Said Flynn, "I love being a Packer and I'll be here as long as they want me. It's all kind of speculation right now, of what people want to write or whatever they want to say. You can't say that anybody wants me or doesn't want me. We'll see what happens. I just like where I am right now."
Acknowledging that the Packers are "Aaron's team and it will be for a long time," Flynn added, "Everybody wants to play, but I know my role on the team. I know if I need to step in there I'm always prepared because I work just as hard as the next guy."
Flynn played well in the team's loss to New England on Dec. 19 when Rodgers was out, gaining some attention because it was a Sunday night game.
He said, "I've always been a confident person. I think my teammates and coaches always knew I could step in and do it. It was definitely nice to go out there and be able to do it, have the opportunity to have some success.

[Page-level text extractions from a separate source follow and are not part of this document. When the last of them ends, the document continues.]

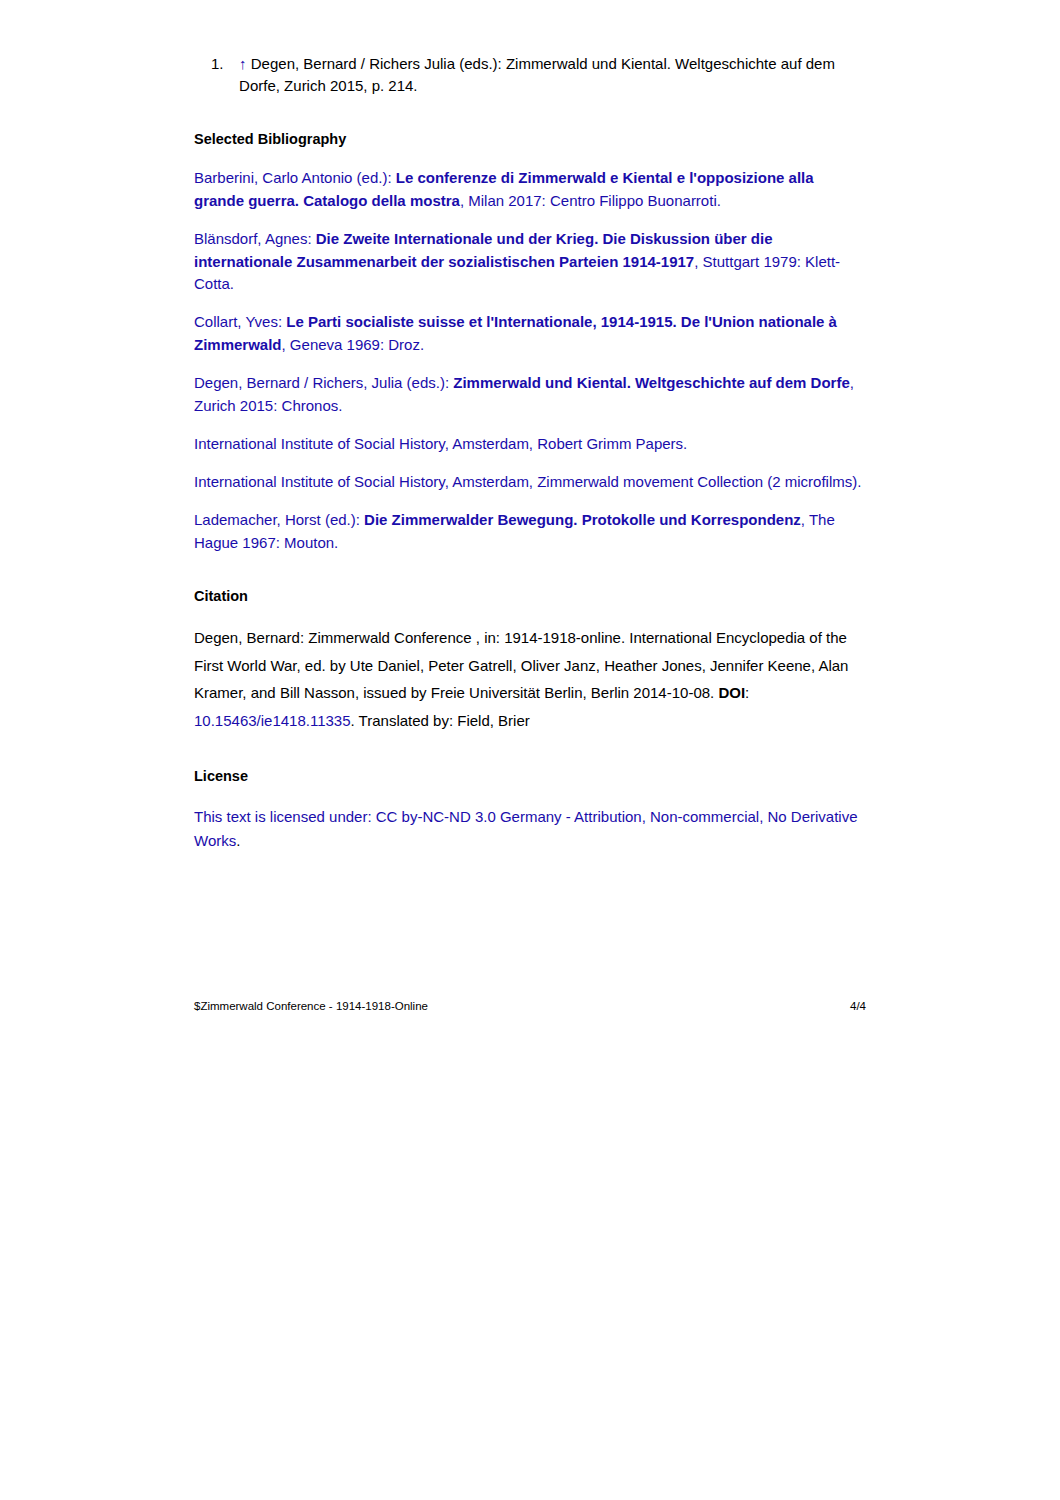↑ Degen, Bernard / Richers Julia (eds.): Zimmerwald und Kiental. Weltgeschichte auf dem Dorfe, Zurich 2015, p. 214.
Selected Bibliography
Barberini, Carlo Antonio (ed.): Le conferenze di Zimmerwald e Kiental e l'opposizione alla grande guerra. Catalogo della mostra, Milan 2017: Centro Filippo Buonarroti.
Blänsdorf, Agnes: Die Zweite Internationale und der Krieg. Die Diskussion über die internationale Zusammenarbeit der sozialistischen Parteien 1914-1917, Stuttgart 1979: Klett-Cotta.
Collart, Yves: Le Parti socialiste suisse et l'Internationale, 1914-1915. De l'Union nationale à Zimmerwald, Geneva 1969: Droz.
Degen, Bernard / Richers, Julia (eds.): Zimmerwald und Kiental. Weltgeschichte auf dem Dorfe, Zurich 2015: Chronos.
International Institute of Social History, Amsterdam, Robert Grimm Papers.
International Institute of Social History, Amsterdam, Zimmerwald movement Collection (2 microfilms).
Lademacher, Horst (ed.): Die Zimmerwalder Bewegung. Protokolle und Korrespondenz, The Hague 1967: Mouton.
Citation
Degen, Bernard: Zimmerwald Conference , in: 1914-1918-online. International Encyclopedia of the First World War, ed. by Ute Daniel, Peter Gatrell, Oliver Janz, Heather Jones, Jennifer Keene, Alan Kramer, and Bill Nasson, issued by Freie Universität Berlin, Berlin 2014-10-08. DOI: 10.15463/ie1418.11335. Translated by: Field, Brier
License
This text is licensed under: CC by-NC-ND 3.0 Germany - Attribution, Non-commercial, No Derivative Works.
$Zimmerwald Conference - 1914-1918-Online 4/4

"It probably did more for my teammates than it did for me personally because I've always been confident. It probably gives them a little bit more confidence if I need to step in."
"This kid has some background as far as a quarterback. It just opens up additional opportunities," said Packers receivers coach Edgar Bennett. "You talk about a guy that's versatile. We're not game planning right now, but I'm pretty sure we'll take full advantage of what this kid is capable of doing."
McCarthy, however, stopped short of saying he would make WildCobb a component of an explosive Packers offense triggered by Rodgers behind center.
"To me, the Wildcat is a package of deceptive play, and how much you want to major in it is really your choice," McCarthy said. "But, Randall was not drafted so we could play the Wildcat. I'll just make that clear. Now, if we line up and do something like that, that'll be part of our deceptive packages that we have in every week."
McCarthy did commit to giving the 5-10, 191-pound Cobb a shot to compete for the punt- and kickoff-return duties, which has been a deficiency for the Packers in recent years.
"I felt last year's training camp was the most competitive training camp that we had up until this point in my tenure here in Green Bay," said McCarthy, embarking on his sixth season. "I'm very optimistic that this year's training camp will be even more competitive. Those are good problems to have."
QUOTE TO NOTE: "He was kind of Kentucky's offense the last couple of years. So, we feel very fortunate to be able to add him to our team. I think he gives us a lot of versatility. He'll be a nice fit with our group." – General manager Ted Thompson on the second-round selection of Kentucky receiver Randall Cobb.